I guess that the carbide tips are hard enough but break because they take too much hard material at one time to handle the load.
I saw that with a router.
The carbide tips are big and sharp enough to give nicely cut areas, but the hedges are fragile and the corners even more.
I worked on pieces of oak from an old window and found small nails and screws buried in. They were rusted in the wood and impossible to pull out.
So I pushed slowly and smoothly the router over the nails. The noise changed but the nails were perfectly cut, even some in the length. No damage on the bit (at least that I could notice). Except when the bit catch the wrong side of the slot and gave a jerky movement at the router. Just near a nail of course. The bit cut the nail but lost a fragment at one corner.
On the bench for the router, I use square tubes to support and to clamp the boards. Once, I screwed up one tightening and the board slightly moved during the machining. The router followed the movement and its bit progressively carved a groove 2" long by 1/8" in the iron tube before I noticed there was something wrong.
No damage this time.
I think that if you know there is some iron buried in the wood (not too big ), like nails, even T posts, you can cut throw with the carbide chain if you hold steadily the chainsaw and retain the cut (to reduce the thickness of the chips).

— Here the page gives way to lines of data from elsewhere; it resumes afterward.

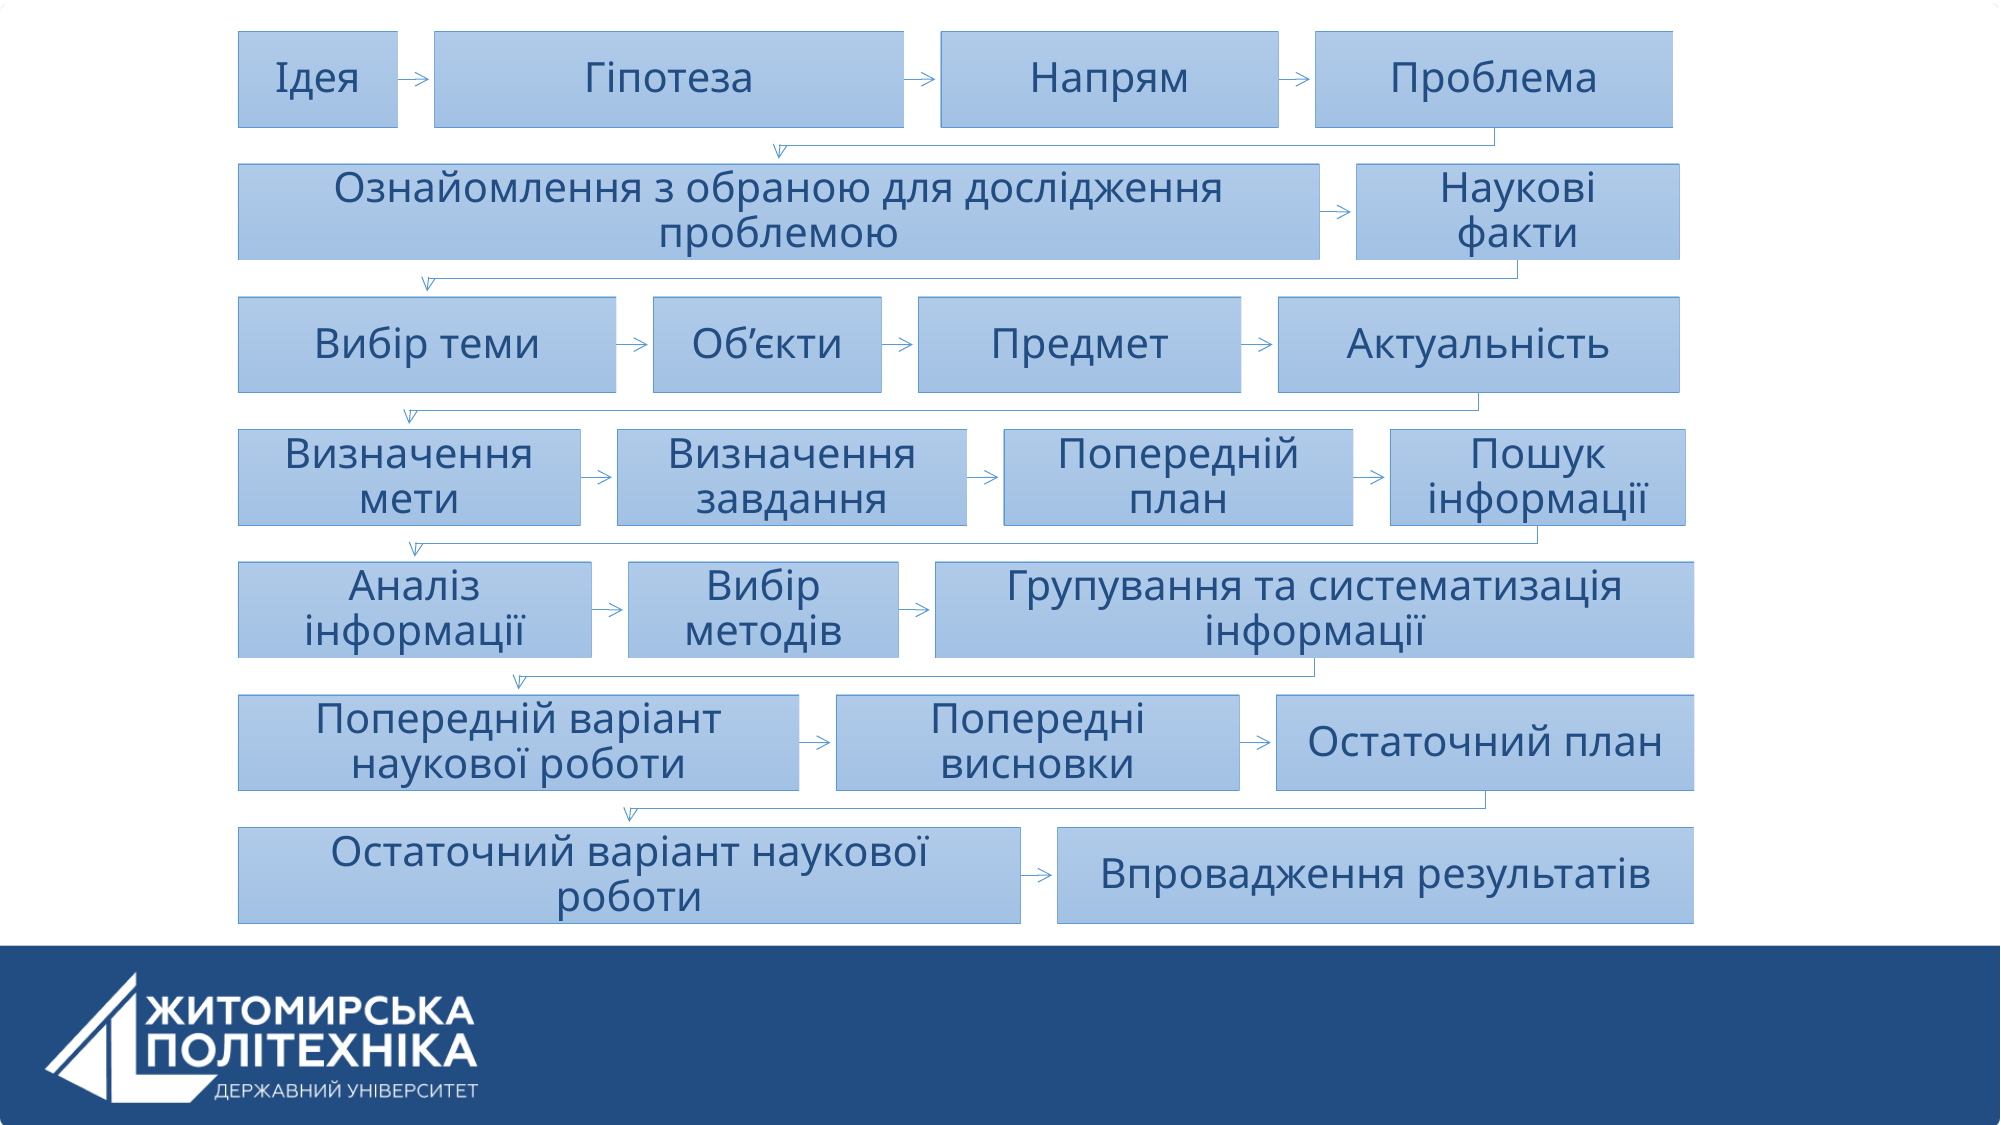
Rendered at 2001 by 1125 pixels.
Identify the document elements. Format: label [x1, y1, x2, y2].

text_box [212, 30, 1720, 924]
picture [0, 3, 2000, 1125]
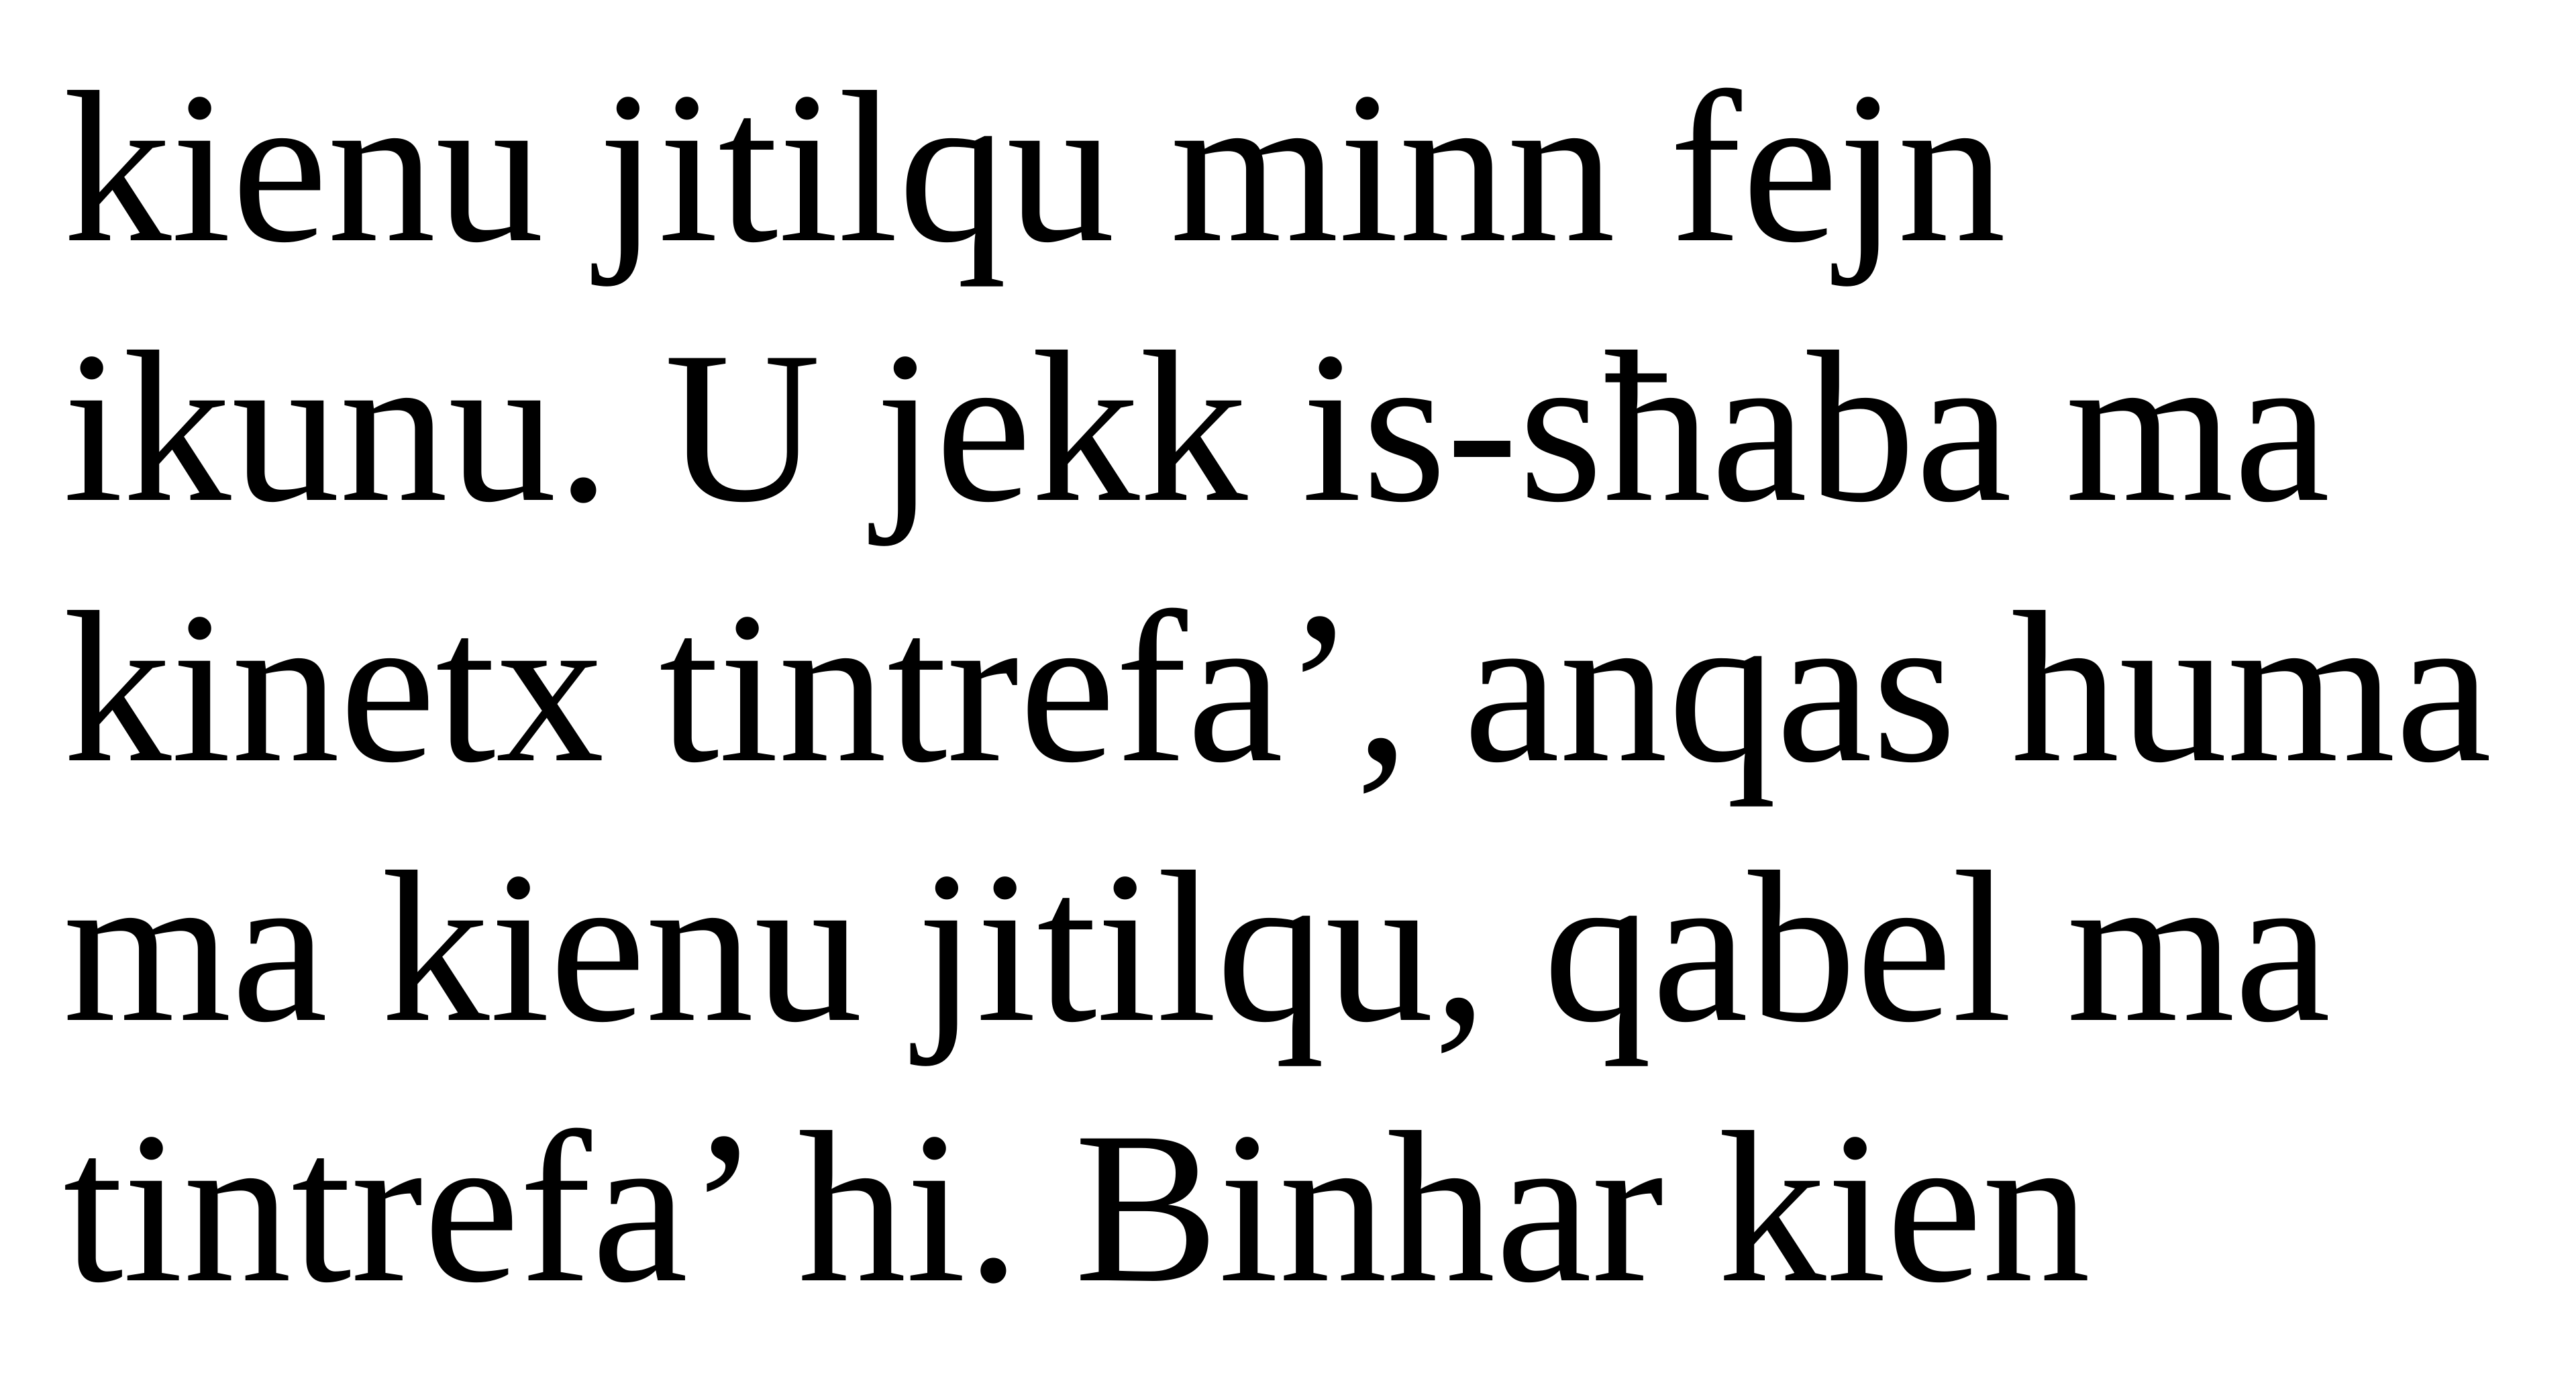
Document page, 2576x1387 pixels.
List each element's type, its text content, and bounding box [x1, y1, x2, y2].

text_box kienu jitilqu minn fejn ikunu. U jekk is-sħaba ma kinetx tintrefa’, anqas huma ma kienu jitilqu, qabel ma tintrefa’ hi. Binhar kien [53, 19, 2523, 1329]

I did that with a regular chain on a nail (not a carpenter nail though). I saw the head but didn't know where the rod went and I had to cut near it. So I cut here carefully and with all the trunk's diameter to slow down the cutting speed. Obviously I was on the wrong side, but the chainsaw did cut it obliquely. The chain was no more sharp as usual, but not dulled as by a touch in the dirt. Easy resharpening.